Libraries and Environment
- Python 3.9
- TensorFlow 2.8
- Acme by DeepMind
The Code
I am working with learning.py where I've noticed that the variables q_tm1 and q_t are tensors:
q_tm1 = self._critic_network(o_tm1, transitions.action)
q_t = self._target_critic_network(o_t, self._target_policy_network(o_t))
These are later passed to a function losses.categorical in the distributional.py file, which is implemented as follows:
def categorical(q_tm1: networks.DiscreteValuedDistribution,
r_t: tf.Tensor,
d_t: tf.Tensor,
q_t: networks.DiscreteValuedDistribution) -> tf.Tensor:
z_t = tf.reshape(r_t, (-1, 1)) + tf.reshape(d_t, (-1, 1)) * q_t.values
p_t = tf.nn.softmax(q_t.logits)
...
The Problem
The function expects both q_tm1 and q_t to be instances of DiscreteValuedDistribution. However, they are tensors as generated in learning.py. Consequently, the program crashes when trying to access the values and logits attributes of q_t and q_tm1:
z_t = tf.reshape(r_t, (-1, 1)) + tf.reshape(d_t, (-1, 1)) * q_t.values
p_t = tf.nn.softmax(q_t.logits)
Questions
Is this behavior intentional, or perhaps an oversight? If it's intentional, what would be the workaround to ensure proper functioning? If it's not intentional, how could one go about fixing it?
What I've Tried
Tensor to DiscreteValuedDistribution Conversion: One of the initial thoughts was to convert the q_tm1 and q_t tensors into instances of DiscreteValuedDistribution. However, this approach was impractical as I didn't have access to the corresponding logits or probs, which are essential for initializing a DiscreteValuedDistribution.
# The following wouldn't work without logits or probs
q_tm1_as_dvd = networks.DiscreteValuedDistribution(values=q_tm1, logits=???)

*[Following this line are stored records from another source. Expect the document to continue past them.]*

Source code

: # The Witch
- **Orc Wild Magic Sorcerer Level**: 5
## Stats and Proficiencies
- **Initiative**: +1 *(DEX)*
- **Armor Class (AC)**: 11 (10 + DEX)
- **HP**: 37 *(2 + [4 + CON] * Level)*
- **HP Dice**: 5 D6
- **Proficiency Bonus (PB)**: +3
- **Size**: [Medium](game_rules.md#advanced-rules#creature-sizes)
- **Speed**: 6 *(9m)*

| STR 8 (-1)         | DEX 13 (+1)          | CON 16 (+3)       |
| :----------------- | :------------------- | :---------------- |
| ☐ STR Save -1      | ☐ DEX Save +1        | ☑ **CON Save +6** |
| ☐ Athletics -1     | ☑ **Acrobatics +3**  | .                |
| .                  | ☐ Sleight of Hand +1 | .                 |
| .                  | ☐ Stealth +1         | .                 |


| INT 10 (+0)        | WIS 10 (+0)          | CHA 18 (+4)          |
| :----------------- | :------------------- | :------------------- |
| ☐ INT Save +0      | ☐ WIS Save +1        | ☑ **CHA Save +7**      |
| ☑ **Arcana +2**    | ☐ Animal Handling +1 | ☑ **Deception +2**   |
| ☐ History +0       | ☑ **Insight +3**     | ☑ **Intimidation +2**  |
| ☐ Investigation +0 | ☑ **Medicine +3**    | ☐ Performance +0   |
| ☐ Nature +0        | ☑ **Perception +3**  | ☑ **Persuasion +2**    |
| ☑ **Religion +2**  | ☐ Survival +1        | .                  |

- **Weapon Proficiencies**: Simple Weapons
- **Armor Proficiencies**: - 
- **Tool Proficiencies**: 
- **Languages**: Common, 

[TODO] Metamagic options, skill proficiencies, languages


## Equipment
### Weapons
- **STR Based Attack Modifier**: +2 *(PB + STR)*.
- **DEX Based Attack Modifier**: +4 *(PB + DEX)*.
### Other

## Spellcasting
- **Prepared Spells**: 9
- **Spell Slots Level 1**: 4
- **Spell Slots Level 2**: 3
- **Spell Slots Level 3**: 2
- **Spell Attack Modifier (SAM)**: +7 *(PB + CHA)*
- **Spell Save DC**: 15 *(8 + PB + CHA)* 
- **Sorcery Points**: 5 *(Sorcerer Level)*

q_t_as_dvd = networks.DiscreteValuedDistribution(values=q_t, logits=???)
Modifying categorical Implementation: Another potential fix considered was to alter the implementation of the losses.categorical function in distributional.py. However, this could create ripple effects affecting other parts of the codebase, including:
Breaking other algorithms that may rely on this function. Potentially introducing new bugs, especially if the original design was intentional. Invalidating any existing tests that were designed based on the current behavior of the function. Given these constraints, I'm hesitant to make large-scale changes without better understanding the implications and design choices behind the existing code. So any help or insights are greatly appreciated!